Regina Casale uses film to foster a sense of global citizenship in middle school students

Regina Casale uses film to foster a sense of global citizenship in middle school students

By Elizabeth Dwoskin

Ecuador has long fascinated Regina Casale—but it was a tragedy there in 2005 that changed her perspective on the relationship between education and immigration. A boat smuggling immigrants out of the country had capsized, killing almost everyone on board. Casale delayed a trip to Venezuela and instead traveled 12 hours to the scene of the disaster. One survivor was a young girl headed for New York who might have enrolled in Casale’s class that fall.

“I realized there is another side of immigration that we teachers don’t know,” says Casale, a doctoral candidate in TC’s Interdisciplinary Studies program. “It’s important for us to know what the kids are living back in their home country.”

Of course, the lives of young immigrants can be equally painful in the United States. During the past decade, several notorious hate crimes have plagued Suffolk County, where Casale teaches Spanish at Longwood Junior High School. One was a severe beating of two day laborers in Farmingville. Most recently an Ecuadorian immigrant, Marcelo Lucero, was brutally murdered by Patchogue high school students. Casale was in shock. “It happened to someone in my community,” she says. “And then to find out that they were high school kids. As a teacher, I felt the education system had let them down.”
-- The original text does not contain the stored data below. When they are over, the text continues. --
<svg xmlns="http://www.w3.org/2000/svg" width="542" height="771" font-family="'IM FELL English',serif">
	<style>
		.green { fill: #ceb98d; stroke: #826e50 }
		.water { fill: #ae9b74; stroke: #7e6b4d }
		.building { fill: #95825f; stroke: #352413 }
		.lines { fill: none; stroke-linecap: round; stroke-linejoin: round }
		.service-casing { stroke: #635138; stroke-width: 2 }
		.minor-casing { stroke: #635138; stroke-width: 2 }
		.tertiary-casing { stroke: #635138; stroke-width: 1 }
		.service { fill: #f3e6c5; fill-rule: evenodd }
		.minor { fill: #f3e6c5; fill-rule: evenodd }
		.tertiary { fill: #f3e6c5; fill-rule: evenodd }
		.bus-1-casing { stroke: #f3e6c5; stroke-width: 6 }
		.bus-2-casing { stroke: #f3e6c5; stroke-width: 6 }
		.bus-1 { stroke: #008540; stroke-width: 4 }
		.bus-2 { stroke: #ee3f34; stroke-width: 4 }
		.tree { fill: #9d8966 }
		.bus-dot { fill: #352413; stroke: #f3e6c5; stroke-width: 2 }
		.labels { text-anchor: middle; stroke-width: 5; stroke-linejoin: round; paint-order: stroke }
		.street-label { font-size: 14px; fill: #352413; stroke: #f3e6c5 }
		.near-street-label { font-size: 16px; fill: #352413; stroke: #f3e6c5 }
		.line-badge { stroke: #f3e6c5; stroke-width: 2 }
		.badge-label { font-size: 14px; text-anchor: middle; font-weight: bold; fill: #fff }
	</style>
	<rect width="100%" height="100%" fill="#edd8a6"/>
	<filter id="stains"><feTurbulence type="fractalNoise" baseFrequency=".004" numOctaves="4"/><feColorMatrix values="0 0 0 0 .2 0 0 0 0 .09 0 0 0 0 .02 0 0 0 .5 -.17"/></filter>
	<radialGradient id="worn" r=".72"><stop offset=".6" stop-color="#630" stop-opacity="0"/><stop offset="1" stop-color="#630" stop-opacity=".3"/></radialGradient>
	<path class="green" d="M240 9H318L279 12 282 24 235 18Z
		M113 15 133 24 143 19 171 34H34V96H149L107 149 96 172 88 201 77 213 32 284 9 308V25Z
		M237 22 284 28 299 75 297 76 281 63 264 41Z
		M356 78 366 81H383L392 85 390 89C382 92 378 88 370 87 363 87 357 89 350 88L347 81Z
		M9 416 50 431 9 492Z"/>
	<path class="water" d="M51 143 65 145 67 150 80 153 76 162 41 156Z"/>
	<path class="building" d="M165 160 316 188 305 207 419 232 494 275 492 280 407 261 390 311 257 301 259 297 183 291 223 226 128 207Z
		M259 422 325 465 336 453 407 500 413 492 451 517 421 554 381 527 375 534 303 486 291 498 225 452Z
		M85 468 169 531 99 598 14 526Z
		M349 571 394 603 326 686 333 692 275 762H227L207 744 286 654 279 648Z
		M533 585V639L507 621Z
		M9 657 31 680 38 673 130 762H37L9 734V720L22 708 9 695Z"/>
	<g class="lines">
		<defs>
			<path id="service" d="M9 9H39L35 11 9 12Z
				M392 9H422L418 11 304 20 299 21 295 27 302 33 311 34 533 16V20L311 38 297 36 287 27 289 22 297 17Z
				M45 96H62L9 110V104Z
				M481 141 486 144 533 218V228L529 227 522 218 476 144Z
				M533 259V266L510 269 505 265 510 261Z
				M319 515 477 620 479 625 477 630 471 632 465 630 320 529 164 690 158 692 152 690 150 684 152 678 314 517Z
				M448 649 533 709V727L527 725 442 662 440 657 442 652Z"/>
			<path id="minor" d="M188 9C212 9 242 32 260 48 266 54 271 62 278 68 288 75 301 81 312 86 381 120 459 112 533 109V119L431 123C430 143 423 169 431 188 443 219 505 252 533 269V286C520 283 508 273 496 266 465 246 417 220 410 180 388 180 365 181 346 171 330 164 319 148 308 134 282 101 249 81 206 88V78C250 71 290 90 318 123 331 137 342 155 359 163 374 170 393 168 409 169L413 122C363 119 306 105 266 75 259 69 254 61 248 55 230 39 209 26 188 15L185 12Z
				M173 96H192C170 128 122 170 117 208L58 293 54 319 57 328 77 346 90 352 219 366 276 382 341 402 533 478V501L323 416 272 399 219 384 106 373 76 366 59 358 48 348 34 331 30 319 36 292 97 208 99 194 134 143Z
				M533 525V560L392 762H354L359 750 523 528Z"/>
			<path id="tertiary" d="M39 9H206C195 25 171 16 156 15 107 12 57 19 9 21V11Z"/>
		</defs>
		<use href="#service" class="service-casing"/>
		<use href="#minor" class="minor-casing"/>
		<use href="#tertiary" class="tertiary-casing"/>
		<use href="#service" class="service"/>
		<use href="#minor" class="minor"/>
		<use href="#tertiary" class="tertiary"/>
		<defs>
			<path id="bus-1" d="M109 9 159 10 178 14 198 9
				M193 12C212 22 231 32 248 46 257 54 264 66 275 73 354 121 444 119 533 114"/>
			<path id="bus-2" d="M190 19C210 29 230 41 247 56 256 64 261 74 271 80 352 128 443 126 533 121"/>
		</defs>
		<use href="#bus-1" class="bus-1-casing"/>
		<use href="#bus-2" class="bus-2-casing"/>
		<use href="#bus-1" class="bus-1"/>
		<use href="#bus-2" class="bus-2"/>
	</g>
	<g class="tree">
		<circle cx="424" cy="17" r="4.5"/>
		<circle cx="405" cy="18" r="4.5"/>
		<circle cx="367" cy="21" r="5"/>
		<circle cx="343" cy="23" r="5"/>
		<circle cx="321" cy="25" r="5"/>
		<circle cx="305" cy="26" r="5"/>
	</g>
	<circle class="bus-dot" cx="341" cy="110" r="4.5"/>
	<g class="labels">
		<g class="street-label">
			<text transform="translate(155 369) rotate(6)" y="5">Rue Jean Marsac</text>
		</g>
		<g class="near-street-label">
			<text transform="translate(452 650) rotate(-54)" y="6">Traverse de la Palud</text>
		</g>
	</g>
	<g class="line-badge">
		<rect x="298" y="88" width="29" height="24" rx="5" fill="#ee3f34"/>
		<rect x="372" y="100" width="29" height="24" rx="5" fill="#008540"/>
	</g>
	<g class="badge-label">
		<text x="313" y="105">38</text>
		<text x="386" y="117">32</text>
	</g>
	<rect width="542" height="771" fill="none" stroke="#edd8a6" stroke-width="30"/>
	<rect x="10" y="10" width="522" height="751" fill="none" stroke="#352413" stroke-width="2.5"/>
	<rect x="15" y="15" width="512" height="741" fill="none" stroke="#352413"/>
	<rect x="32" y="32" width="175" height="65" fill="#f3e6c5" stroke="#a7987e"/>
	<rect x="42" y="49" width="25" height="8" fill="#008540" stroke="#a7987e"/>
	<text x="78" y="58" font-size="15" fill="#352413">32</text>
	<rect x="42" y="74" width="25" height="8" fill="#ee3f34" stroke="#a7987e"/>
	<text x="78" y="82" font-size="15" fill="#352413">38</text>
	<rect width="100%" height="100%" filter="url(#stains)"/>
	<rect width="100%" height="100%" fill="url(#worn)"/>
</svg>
In solidarity with the Ecuadorian community Casale organized two initiatives to promote tolerance, a Diálogo Comunitario in Patchogue and Lucero de America, a nonprofit. She screened films for the Ecuadorian community on Long Island and, that summer, in Ecuador. She also facilitated a workshop for teenagers in Gualaceo, Ecuador who created the film “Real Nightmare,” about the life of “abandoned children” (children of emigrants).

“There aren’t many materials that discuss both sides of the immigration coin,” Casale says.
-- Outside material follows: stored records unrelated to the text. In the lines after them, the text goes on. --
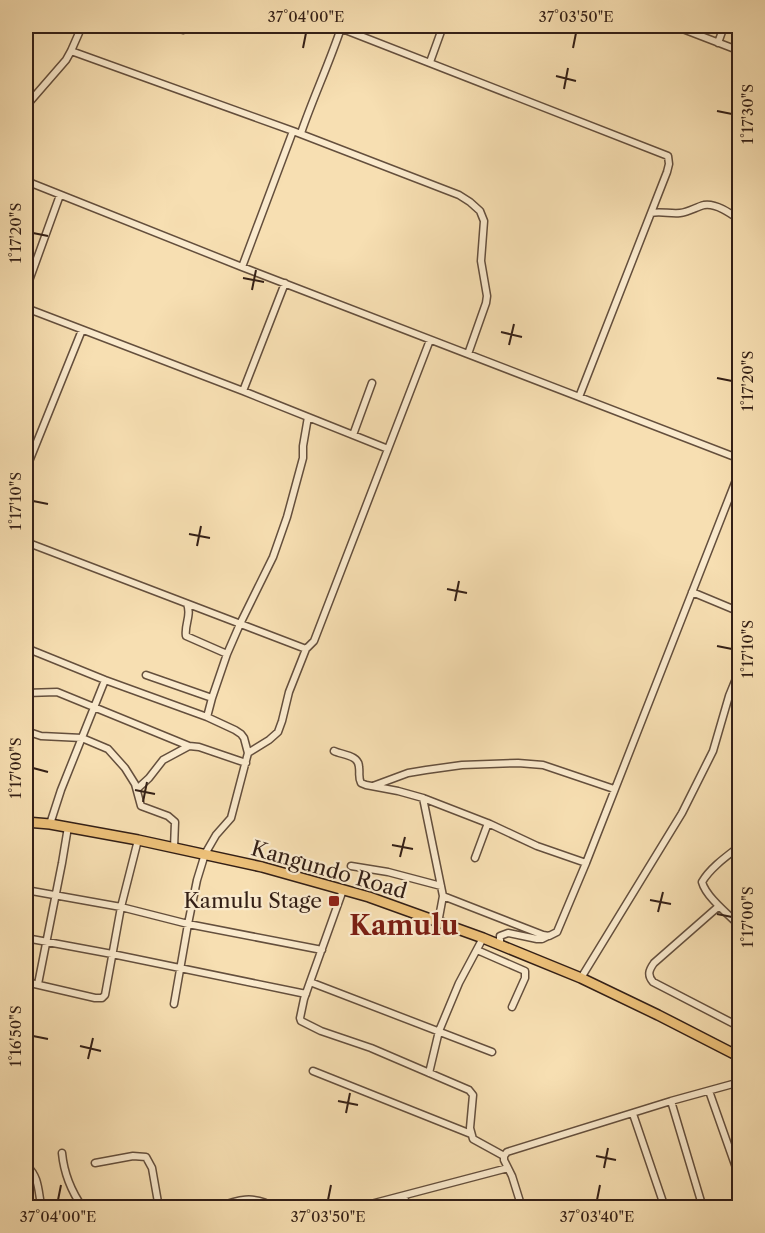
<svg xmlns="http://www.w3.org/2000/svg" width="765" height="1233" font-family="'Libre Caslon Text',serif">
  <rect width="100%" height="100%" fill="#f7dfb2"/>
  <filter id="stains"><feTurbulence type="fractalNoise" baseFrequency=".00333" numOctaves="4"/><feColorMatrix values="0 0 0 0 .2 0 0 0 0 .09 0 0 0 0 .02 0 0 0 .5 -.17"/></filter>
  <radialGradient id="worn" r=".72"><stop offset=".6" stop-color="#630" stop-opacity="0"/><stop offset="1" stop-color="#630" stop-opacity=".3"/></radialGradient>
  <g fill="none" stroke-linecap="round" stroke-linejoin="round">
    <defs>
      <path id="minor" d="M335,26L668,156L669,164L667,172L579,397
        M675,26L740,51
        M183,30L185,26
        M718,43L724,26
        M71,51L293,131L459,195L470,202L480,211L484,221L481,261L487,296L486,303L468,354
        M430,62L443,26
        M26,106L66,60L71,51L82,26
        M301,133C313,98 329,64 341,28
        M26,181L242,267L740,459
        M651,213C661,211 670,214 680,213C689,212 696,207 704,205C716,203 730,213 740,220
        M242,267L293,131
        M26,289L60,195
        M26,308L243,391L388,449
        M243,391L285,283
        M353,435L372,383
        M26,469L82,330
        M26,542L306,649L314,641L430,340
        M692,592L740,612
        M187,604C192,615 184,625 186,636L227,654
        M26,648L105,680L207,717
        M146,675L212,698
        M26,693L57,692L189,746
        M26,731L41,736L82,738L108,749L125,768L135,784L141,806L168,816L175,822L174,848
        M334,751C342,755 359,755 359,767C360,774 358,777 361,783L366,785L398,791L423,798L490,824L537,846L586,863
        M248,753L269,740L278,732L282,721L289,692L306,649
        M373,786L408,773L426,770L462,765L518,763L543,765L614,789
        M137,789L149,778L163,760L189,746L199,747L246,763
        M423,798L443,896
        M50,824L61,790L105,680
        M740,846C727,856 710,868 702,882C706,897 729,915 740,926
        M475,858L488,823
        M351,866L388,872L441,886
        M26,890L121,907L188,924L322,950
        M343,890L310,982L492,1052
        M719,906L654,963C649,970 647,975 653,982L740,1027
        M438,923L443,896L543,935L549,936L557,932L586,863L740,470
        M26,938L112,954L306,994
        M500,945V936L508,933L537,939H542L548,936
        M477,950L525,971V978L512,1007
        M581,978L682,813L713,751L729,696L740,669
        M26,982L95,998H102L105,995L121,907L138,840
        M310,982L304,999L300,1018L301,1021L321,1031L371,1048L469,1090L473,1095L470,1128L473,1139L504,1156
        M38,984L62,863L68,827
        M174,1004L188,924L197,880L205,854L216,835L231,818L248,753L244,738L241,734L235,730L207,717L212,698L227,654L240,624L273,557L287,517L303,458V446L308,417
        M313,1071L471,1134
        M429,1073L439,1031L459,983L483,938
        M709,1091L740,1179
        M671,1101L703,1208
        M633,1114L665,1208
        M62,1153C64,1174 71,1191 83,1208
        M95,1163L133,1156L146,1157L152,1168L159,1208
        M26,1166H27C37,1175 38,1186 40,1199
        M404,1196L407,1208
        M215,1208C237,1200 254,1194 275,1208
        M366,1208L367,1205L508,1168
        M522,1208L512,1176L504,1160V1156L507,1152L671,1101L740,1082"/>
      <path id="highway" d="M26,822L50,824L138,840L262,867L369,897L483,938L581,978L658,1015L740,1057"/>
    </defs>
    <use href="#minor" stroke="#644f3d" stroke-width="9"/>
    <use href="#highway" stroke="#331f16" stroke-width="12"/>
    <use href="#minor" stroke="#faeacd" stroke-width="6"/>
    <use href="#highway" stroke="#ecc079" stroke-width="9"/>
  </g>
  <path fill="none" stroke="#331f16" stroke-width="2" d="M303,48L306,33M573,48L576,33M556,76L576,81M564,89L568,68M717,111L732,114M33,233L48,236M243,278L264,282M252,290L256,270M501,332L522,337M509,345L514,324M717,378L732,381M33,501L48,504M189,534L210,538M197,546L201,526M447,589L467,593M455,601L459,581M717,646L732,649M33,768L48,772M135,790L155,794M143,802L147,782M392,845L413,849M400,857L405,837M650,900L671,904M658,912L663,892M717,914L732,917M33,1036L48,1039M80,1046L101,1051M88,1059L93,1038M338,1101L358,1105M346,1113L350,1093M596,1156L616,1160M604,1168L608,1148M58,1200L61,1185M328,1200L331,1185M597,1200L600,1185"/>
  <rect fill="#8f2418" stroke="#faeacd" stroke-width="2" x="328" y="895" width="12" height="12" rx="3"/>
  <g text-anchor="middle" stroke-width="4.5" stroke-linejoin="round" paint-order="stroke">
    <g font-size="21" fill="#331f16" stroke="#faeacd">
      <text transform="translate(329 870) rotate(16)" y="7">Kangundo Road</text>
    </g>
    <g font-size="21" fill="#331f16" stroke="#faeacd" text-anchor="end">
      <text x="322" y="908">Kamulu Stage</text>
    </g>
    <g font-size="27" font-weight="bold" fill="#7a1f14" stroke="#faeacd">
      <text x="404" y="935">Kamulu</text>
    </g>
  </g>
  <rect width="765" height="1233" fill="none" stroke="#f7dfb2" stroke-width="66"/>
  <rect x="33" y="33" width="699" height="1167" fill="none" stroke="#331f16" stroke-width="2"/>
  <g font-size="15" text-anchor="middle" fill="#331f16">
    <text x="306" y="22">37°04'00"E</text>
    <text x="576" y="22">37°03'50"E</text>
    <text transform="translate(748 114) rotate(-90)" y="5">1°17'30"S</text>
    <text transform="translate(16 233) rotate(-90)" y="5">1°17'20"S</text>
    <text transform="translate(748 381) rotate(-90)" y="5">1°17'20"S</text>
    <text transform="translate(16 501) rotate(-90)" y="5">1°17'10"S</text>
    <text transform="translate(748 649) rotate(-90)" y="5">1°17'10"S</text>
    <text transform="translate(16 768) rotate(-90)" y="5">1°17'00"S</text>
    <text transform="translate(748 917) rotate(-90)" y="5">1°17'00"S</text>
    <text transform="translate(16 1036) rotate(-90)" y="5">1°16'50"S</text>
    <text x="58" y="1222">37°04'00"E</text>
    <text x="328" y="1222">37°03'50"E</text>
    <text x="597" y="1222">37°03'40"E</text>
  </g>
  <rect width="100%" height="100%" filter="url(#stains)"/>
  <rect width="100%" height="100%" fill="url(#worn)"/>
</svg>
Last year, with a $65,000 Kellogg Foundation Racial Healing Initiative grant, Casale created the project “Life Through My Eyes,” which promotes parent/child involvement and the development of global leaders in the community. Offered with the help of Patchogue parents, the project offers immigrant and non-immigrant youth the chance to create short documentary films about their lives. “As language teachers, we can use film to foster global citizenship,” Casale says, adding that the power of film really struck her after she invited Marcelo Lucero’s brother, Joselo, to her school. Joselo Lucero shared movie clips with the students, and afterwards, “the Latino students had tears in their eyes,” Casale recalls. “Because here was someone telling their story.”